Readers (those with stamina) have to slog through Stanwyck’s unhappy relationship with Fay for more than half the book until we and the star finally get a glimpse of the handsome Robert Taylor.
Is it worth the wait? It is certainly interesting that (understandably marriage-shy) Stanwyck and Taylor were pressured by Hollywood’s skewed morals squad to make their long-term romance official, as they did with Clark Gable and Carole Lombard and other unmarried celebrity couples. But most readers may be bleary-eyed before they get to this part of the over-1000 page book. It takes until page 610 to really read about one of the few of Stanwyck’s early film efforts that even the most dedicated film fan may have seen, Stella Dallas (1937).

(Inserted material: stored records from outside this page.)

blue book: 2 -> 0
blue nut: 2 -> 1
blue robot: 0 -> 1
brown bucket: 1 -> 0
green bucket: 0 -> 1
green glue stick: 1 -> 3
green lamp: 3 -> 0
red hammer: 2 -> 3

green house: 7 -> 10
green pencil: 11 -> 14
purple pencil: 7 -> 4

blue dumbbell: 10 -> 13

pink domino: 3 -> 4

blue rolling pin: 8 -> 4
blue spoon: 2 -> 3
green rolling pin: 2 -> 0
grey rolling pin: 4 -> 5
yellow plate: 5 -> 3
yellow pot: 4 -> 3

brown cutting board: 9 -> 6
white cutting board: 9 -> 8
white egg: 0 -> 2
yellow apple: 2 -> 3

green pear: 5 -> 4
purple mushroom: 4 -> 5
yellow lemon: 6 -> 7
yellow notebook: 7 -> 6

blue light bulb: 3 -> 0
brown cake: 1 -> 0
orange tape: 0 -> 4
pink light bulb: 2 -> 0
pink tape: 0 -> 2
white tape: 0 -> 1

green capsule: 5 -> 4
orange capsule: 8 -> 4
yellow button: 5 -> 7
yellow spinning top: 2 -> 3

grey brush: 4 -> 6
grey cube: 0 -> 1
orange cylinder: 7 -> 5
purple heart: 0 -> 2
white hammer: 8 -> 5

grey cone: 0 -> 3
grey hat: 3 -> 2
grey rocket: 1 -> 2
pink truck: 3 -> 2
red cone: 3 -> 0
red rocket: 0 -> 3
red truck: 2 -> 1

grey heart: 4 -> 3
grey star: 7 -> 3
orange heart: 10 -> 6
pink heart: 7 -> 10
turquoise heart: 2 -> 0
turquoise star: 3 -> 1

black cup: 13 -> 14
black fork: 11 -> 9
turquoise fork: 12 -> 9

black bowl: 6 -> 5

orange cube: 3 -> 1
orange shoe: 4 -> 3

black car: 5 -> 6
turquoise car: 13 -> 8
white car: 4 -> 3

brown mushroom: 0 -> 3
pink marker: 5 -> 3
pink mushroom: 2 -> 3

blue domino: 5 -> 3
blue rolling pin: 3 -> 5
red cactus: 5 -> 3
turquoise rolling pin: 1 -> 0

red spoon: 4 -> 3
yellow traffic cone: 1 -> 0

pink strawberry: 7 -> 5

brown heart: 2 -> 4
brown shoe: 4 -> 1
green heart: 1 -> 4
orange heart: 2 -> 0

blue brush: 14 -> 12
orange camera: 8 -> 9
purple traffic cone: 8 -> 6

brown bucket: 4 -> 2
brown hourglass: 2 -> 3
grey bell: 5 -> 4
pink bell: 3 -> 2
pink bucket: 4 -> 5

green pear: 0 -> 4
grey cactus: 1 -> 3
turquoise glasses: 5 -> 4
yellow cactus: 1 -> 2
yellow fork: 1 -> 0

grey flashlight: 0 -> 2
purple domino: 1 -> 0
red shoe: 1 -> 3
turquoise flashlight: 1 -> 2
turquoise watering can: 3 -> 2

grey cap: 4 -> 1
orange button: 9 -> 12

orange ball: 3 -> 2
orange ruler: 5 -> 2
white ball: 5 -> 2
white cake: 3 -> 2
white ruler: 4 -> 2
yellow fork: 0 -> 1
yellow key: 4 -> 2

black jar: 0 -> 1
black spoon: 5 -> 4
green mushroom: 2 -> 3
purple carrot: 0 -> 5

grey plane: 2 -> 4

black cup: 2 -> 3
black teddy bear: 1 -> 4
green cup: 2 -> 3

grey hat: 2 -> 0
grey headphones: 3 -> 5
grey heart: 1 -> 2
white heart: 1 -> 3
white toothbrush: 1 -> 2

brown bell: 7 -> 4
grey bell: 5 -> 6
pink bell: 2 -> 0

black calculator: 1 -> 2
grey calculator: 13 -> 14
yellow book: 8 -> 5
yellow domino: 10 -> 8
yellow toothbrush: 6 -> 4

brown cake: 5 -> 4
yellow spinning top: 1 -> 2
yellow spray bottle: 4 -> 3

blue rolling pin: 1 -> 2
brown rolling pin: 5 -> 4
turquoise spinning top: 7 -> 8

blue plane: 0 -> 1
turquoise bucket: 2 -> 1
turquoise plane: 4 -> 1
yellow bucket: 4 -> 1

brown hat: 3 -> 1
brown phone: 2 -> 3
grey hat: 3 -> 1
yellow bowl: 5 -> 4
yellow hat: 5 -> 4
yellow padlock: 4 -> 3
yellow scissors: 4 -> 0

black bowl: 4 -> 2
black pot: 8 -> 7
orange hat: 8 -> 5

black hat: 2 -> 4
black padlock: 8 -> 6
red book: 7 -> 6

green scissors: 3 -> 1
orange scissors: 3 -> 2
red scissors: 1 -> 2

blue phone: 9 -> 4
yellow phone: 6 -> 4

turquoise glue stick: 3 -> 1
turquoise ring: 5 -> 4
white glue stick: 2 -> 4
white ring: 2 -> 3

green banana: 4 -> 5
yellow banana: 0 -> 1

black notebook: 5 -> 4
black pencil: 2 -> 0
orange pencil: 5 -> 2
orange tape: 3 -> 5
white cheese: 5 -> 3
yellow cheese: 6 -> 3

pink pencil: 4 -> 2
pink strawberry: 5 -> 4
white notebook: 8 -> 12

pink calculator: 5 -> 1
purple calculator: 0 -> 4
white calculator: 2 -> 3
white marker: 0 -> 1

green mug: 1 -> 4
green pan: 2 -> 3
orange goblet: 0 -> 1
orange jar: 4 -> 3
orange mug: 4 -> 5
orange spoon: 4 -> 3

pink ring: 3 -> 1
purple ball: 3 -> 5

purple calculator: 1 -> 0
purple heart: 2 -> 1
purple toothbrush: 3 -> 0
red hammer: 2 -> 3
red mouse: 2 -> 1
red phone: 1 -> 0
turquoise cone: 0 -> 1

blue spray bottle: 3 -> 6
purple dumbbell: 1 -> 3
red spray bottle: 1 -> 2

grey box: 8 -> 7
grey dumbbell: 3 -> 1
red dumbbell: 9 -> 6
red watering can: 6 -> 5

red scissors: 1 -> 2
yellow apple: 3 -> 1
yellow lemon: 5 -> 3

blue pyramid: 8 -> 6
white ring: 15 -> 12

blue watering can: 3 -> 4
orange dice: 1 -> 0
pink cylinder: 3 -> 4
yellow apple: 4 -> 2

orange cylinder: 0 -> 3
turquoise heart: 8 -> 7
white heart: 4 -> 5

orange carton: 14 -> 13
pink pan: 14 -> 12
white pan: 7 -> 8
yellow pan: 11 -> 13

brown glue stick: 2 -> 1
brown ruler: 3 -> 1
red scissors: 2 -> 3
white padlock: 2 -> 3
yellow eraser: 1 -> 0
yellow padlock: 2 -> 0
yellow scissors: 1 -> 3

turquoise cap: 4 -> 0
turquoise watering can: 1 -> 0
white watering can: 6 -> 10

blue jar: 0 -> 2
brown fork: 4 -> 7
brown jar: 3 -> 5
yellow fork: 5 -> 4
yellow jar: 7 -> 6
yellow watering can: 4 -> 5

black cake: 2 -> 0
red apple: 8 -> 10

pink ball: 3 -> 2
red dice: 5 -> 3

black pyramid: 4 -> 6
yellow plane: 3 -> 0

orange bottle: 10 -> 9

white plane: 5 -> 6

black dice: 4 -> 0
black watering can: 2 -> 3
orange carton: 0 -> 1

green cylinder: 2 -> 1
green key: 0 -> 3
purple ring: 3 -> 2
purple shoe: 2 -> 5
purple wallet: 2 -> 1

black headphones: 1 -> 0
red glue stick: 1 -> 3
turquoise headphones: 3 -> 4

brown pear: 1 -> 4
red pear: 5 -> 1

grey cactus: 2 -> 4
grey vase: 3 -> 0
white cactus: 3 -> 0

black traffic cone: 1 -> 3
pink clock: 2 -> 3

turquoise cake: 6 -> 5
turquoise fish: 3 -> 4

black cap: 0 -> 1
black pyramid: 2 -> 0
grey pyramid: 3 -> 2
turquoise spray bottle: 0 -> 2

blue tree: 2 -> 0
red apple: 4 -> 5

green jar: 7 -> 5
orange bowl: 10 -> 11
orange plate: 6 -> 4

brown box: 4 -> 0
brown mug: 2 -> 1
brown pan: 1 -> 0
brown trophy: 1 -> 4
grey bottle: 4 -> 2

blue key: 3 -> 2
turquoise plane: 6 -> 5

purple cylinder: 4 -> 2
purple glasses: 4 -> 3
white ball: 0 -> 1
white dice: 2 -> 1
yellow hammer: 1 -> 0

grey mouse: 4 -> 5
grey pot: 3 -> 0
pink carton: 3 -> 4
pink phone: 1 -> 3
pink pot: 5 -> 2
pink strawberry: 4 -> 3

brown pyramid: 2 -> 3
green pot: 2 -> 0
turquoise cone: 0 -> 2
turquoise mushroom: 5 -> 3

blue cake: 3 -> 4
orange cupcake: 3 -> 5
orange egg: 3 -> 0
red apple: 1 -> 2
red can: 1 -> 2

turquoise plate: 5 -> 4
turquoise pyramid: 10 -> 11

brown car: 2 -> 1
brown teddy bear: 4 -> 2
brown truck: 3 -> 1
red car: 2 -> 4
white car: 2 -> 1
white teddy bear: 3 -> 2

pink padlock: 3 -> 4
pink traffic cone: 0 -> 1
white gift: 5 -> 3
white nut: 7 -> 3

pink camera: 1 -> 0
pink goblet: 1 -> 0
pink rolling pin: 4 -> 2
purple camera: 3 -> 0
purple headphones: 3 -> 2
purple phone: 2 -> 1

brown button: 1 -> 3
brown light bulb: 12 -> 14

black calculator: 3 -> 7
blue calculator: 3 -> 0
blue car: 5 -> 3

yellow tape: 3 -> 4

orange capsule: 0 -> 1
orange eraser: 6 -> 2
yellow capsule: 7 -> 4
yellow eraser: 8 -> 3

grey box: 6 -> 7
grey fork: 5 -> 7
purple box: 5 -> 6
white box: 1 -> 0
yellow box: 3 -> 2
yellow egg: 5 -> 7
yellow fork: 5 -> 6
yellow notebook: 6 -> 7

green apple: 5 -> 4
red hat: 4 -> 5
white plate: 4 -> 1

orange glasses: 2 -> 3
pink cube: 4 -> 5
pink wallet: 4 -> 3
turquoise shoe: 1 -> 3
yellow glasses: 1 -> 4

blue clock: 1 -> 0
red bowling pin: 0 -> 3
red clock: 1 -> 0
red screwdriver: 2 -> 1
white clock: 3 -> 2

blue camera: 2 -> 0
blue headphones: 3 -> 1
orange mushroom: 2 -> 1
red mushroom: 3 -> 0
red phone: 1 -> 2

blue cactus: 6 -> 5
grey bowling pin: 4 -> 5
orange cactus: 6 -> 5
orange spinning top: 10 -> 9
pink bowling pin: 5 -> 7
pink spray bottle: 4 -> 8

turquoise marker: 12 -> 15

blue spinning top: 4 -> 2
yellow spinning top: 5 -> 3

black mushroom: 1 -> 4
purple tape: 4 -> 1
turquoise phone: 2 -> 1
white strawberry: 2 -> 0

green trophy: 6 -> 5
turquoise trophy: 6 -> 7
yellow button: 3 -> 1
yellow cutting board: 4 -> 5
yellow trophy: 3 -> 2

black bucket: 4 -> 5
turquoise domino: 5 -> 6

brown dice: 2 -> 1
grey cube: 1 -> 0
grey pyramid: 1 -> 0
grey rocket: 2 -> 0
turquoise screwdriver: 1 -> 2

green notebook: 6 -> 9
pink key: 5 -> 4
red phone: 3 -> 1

Barbara Stanwyck was undeniably a great actress. She made some wonderful movies, although her real Hollywood heyday, and most of her classic films, the ones for which she is best remembered, will not turn up until the second volume, whenever that one comes out — The Lady Eve, Meet John Doe, Ball of Fire, Double Indemnity, Christmas in Connecticut, The Strange Love of Martha Ivers, The Two Mrs. Carrolls, Sorry, Wrong Number, The File on Thelma Jordon, Clash by Night, Titanic — not to mention her easy transition to television later in her life in The Big Valley and The Thorn Birds. Barbara Stanwyck and her career is certainly worthy of biography. One just wishes that she and her films could have been approached in a more critical and more concise manner.